(EXTRACT TO READ)
Egan: “Right. But they extended it full court. The same principles (are used) now, but guys are so quick and can handle that pressure, so we’ve taken the same principles and applied them here (in the half court set). It’s not run and jump to trap the ball (in the backcourt) but it’s run and jump to help one another. A lot of the rotating and stuff like that that North Carolina used to do full court is now done here in the half court.”

Friedman: “Also, you can use the shot clock against the other team, right? With a 24 second shot clock, if you run and jump and disrupt the team for just a few seconds it makes a big difference.”

Egan: “Absolutely. See, the clock is the monster. You have a 35 second clock in college, so if you take off the first eight seconds (with full court pressure) when the offense is getting started and the last eight seconds (with pressure in the half court), you still have almost 20 seconds left. In the NBA you have a 24 second shot clock, so if you take off the first eight seconds and the last eight seconds you have the offense scrambling with only eight seconds left. So it’s a big time difference there. So some of the things that you do in the pros are, exactly as you said, trying to force the offense to burn time and get them in the late stages of the shot clock.”

Friedman: “Isn’t the difference between the elite championship level teams and teams that aren’t at that level the ability to respond when that kind of defensive pressure is put on them and still get a good shot and conversely to put that kind of pressure on teams to get them in a scramble mode on offense?”

Egan: “Absolutely on the money. Exactly right.”

Friedman: “Isn’t that what is happening to Cleveland when the Cavs play on the road or when they play against the Spurs and Pacers? The Cavs seem unable right now to respond to that (level of defensive pressure) or to put that kind of pressure on other teams.”

Egan: “We’re 3-2 on the road and we have lost badly to two teams that are very good. I think that you’re right. While our guys are thinking, they’re reacting because they have been in a system for a while. Our guys have got the concepts but you have to anticipate a lot of things that happen. We’re a little bit behind. We have to improve our ability to react quicker with our defense and to sustain the effort. Then we have to be able to execute better offensively and sustain the effort.”

Friedman: “It seemed to me that one of the things that happened against the Pacers (in a 98-76 loss at Indiana on November 24) was some over-penetration by the Cavaliers that led to some offensive fouls. It seemed that some of the dribblers could have stopped one step sooner than they did and passed to an open man.”

Egan: “That may have had something to do with it. We could feel the pressure of the moment, whereas they were together and reacting to the pressure as a team. We had guys going a little too fast trying to make things happen because they haven’t learned completely to do things together as a team. That just takes time.”
(End EXTRACT TO READ)
REQUIREMENT 1:
In the basketball interview, what was the final score of the Cavaliers' November 24 loss at Indiana?
REQUIREMENT 2:
Please list every basketball team mentioned in the basketball interview.
None of the items are needed for this work.
(DATA SECTION)
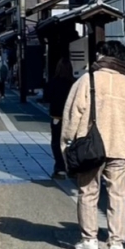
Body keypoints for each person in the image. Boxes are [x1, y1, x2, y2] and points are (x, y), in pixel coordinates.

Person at [60, 44, 125, 249]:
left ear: (103, 56)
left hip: (90, 148)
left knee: (88, 192)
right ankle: (116, 243)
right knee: (118, 196)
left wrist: (67, 145)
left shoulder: (87, 80)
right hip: (120, 147)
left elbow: (72, 115)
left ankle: (89, 240)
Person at [45, 53, 76, 181]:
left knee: (56, 142)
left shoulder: (54, 82)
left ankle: (60, 167)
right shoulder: (74, 83)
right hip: (72, 117)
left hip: (57, 116)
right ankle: (73, 166)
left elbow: (47, 97)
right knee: (72, 142)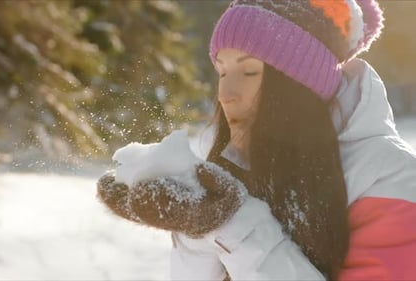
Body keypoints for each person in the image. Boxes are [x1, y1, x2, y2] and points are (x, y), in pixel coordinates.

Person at [97, 0, 416, 280]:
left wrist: (233, 223)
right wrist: (196, 228)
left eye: (249, 72)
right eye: (222, 72)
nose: (226, 94)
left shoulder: (391, 180)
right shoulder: (241, 162)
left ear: (299, 84)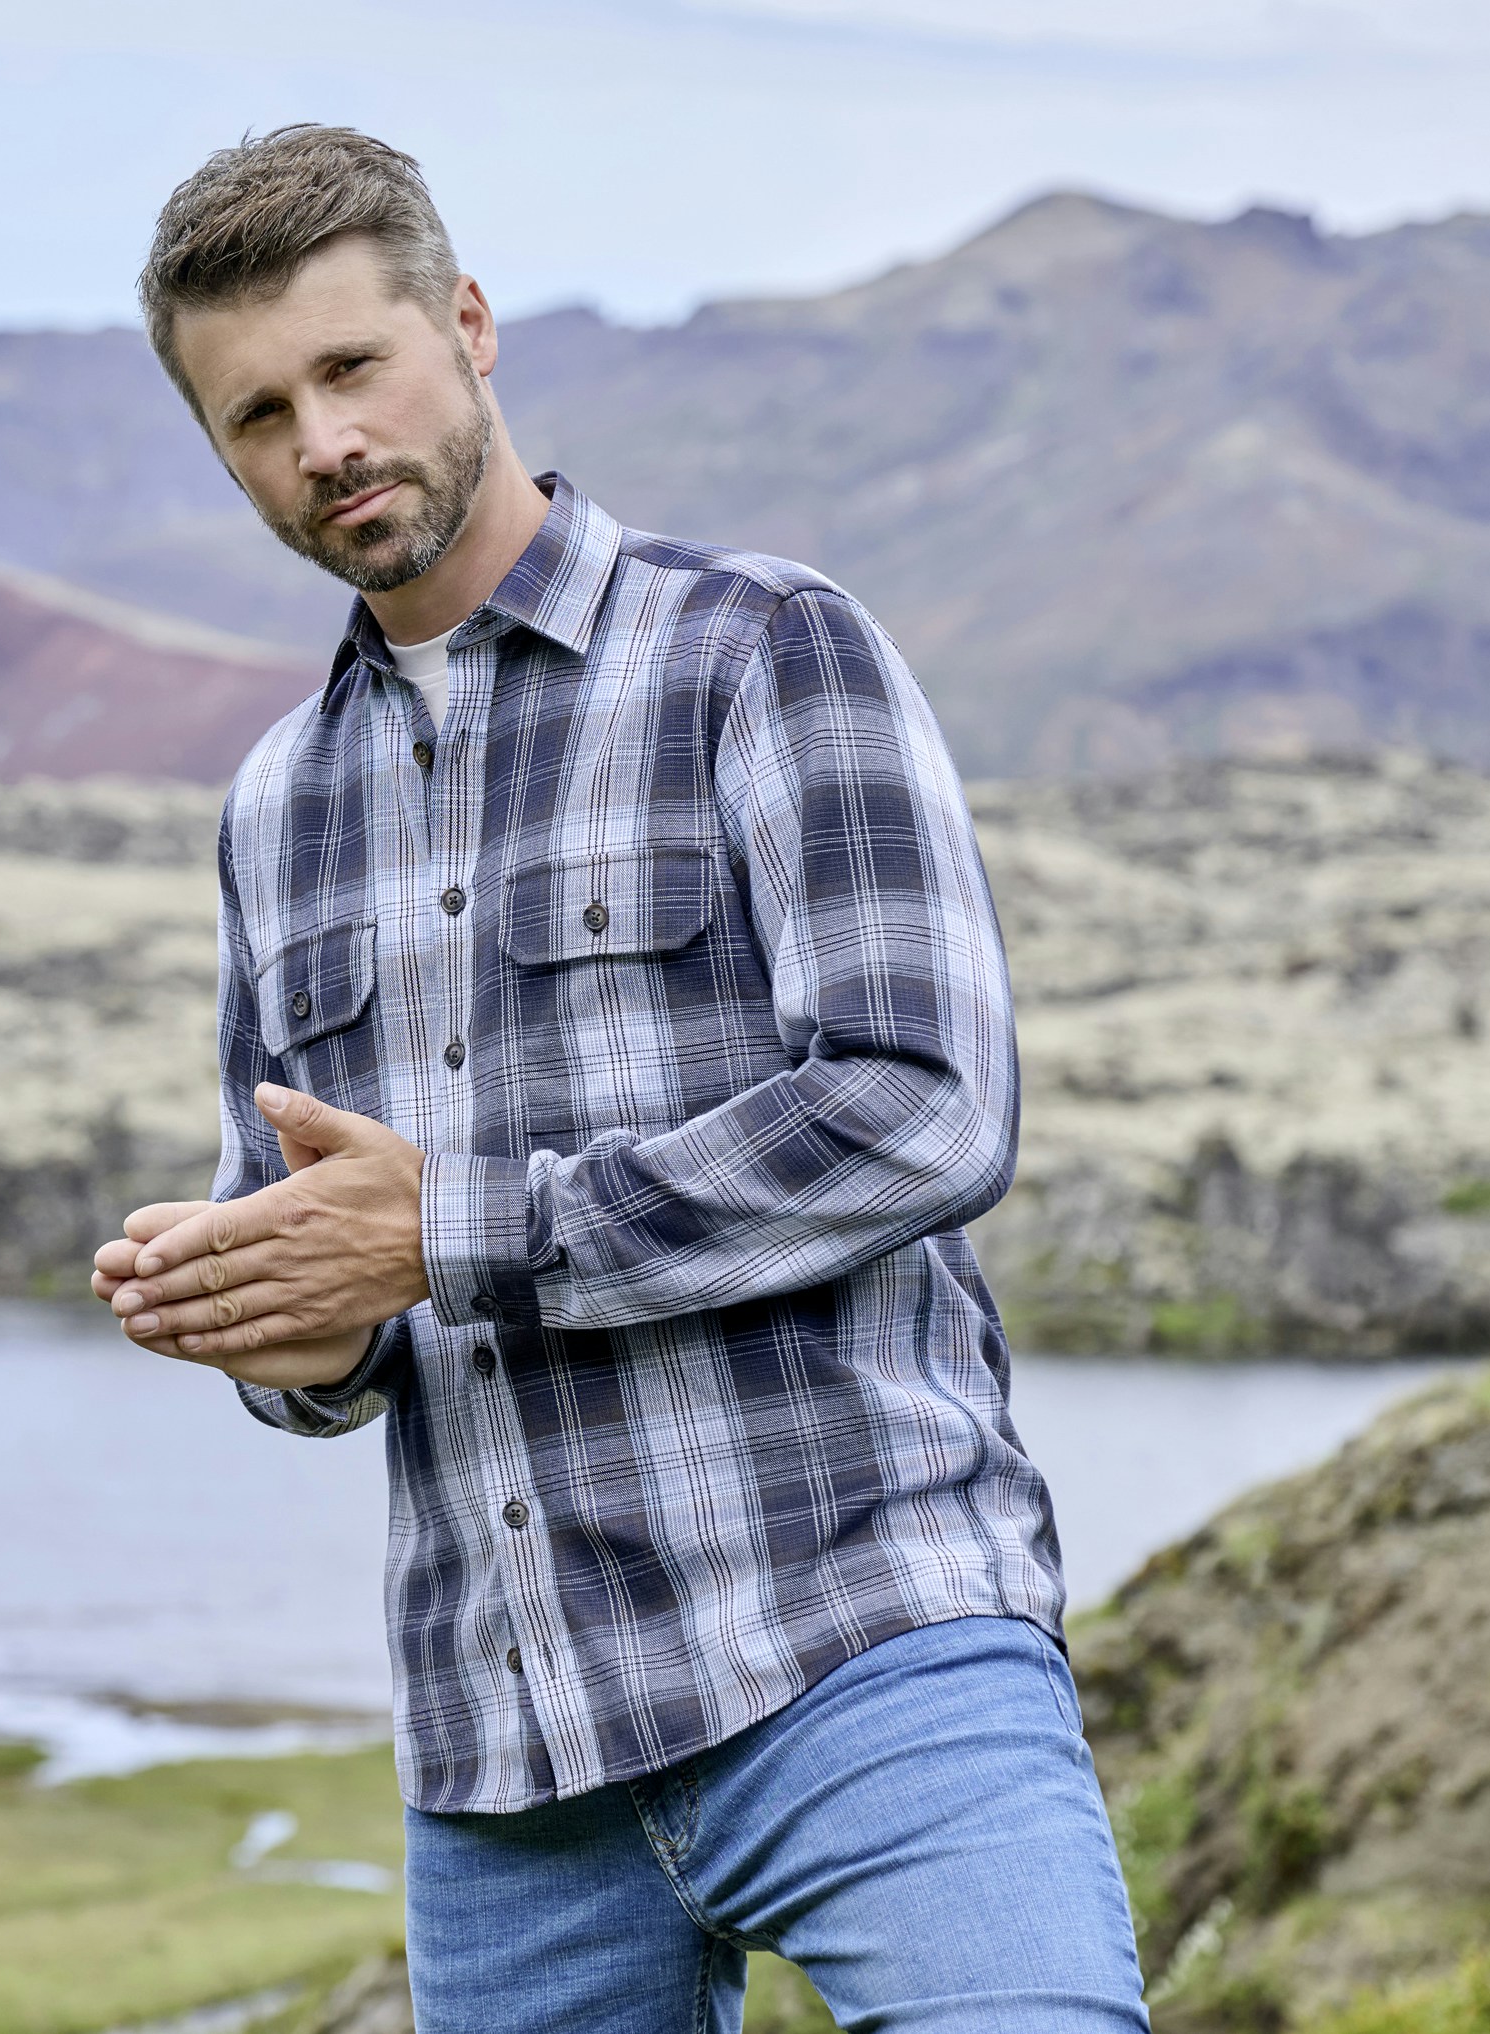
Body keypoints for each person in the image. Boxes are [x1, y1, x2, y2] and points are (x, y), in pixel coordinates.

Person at [91, 126, 1148, 2034]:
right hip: (508, 1763)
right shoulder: (272, 810)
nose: (321, 441)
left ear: (469, 329)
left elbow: (926, 1100)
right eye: (257, 412)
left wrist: (452, 1230)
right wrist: (270, 1316)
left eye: (352, 369)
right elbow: (354, 1328)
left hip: (860, 1640)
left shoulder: (761, 652)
(End DATA SECTION)
YOUR RESPONSE 1:
98-76

YOUR RESPONSE 2:
North Carolina, Cleveland (the Cavaliers), the Spurs, the Pacers